[Camera settings data]
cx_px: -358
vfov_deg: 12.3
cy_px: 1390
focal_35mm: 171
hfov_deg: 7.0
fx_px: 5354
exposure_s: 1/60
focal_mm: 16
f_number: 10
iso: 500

---

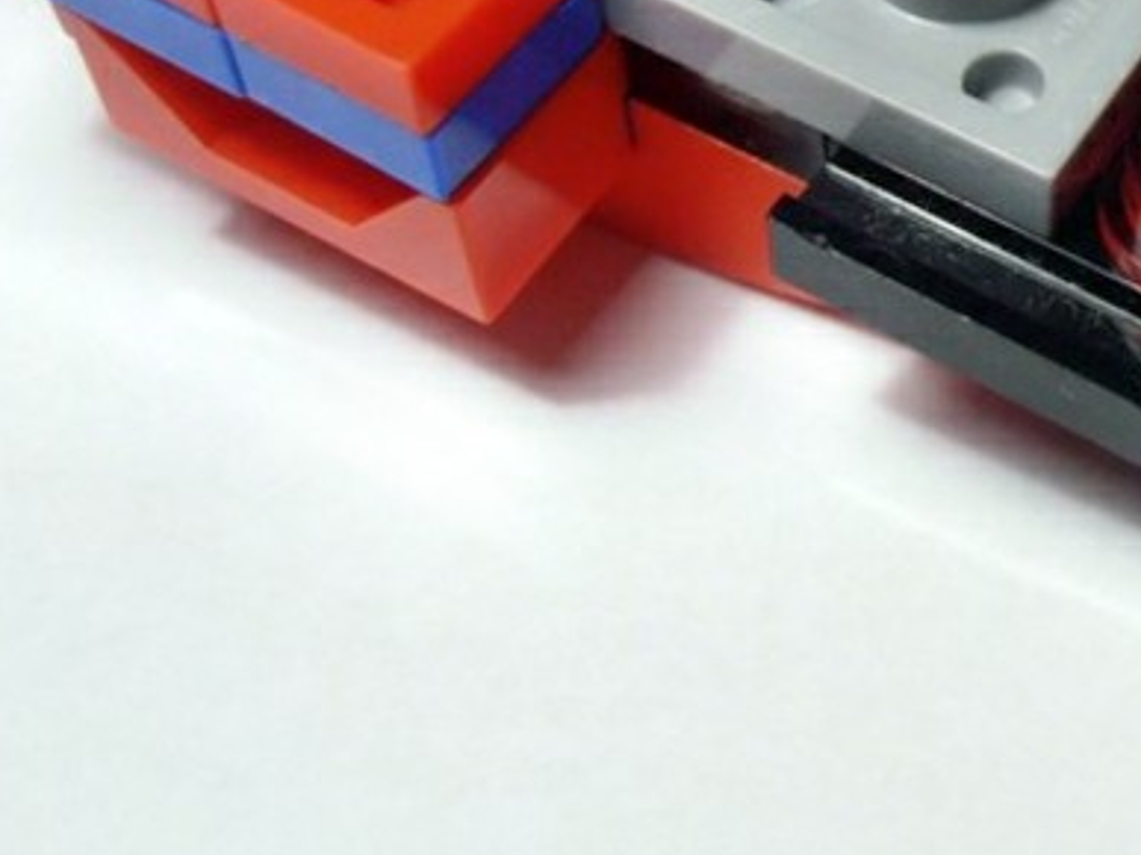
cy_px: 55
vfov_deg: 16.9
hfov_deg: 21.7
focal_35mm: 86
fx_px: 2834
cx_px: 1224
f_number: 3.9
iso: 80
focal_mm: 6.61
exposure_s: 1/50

## JOB ITEM:
Please copy the lines above from the line with "focal_35mm: 86" up to and including the line with "exposure_s: 1/50", exactly as written and with nothing else.

## RESPONSE TO THIS TASK:
focal_35mm: 86
fx_px: 2834
cx_px: 1224
f_number: 3.9
iso: 80
focal_mm: 6.61
exposure_s: 1/50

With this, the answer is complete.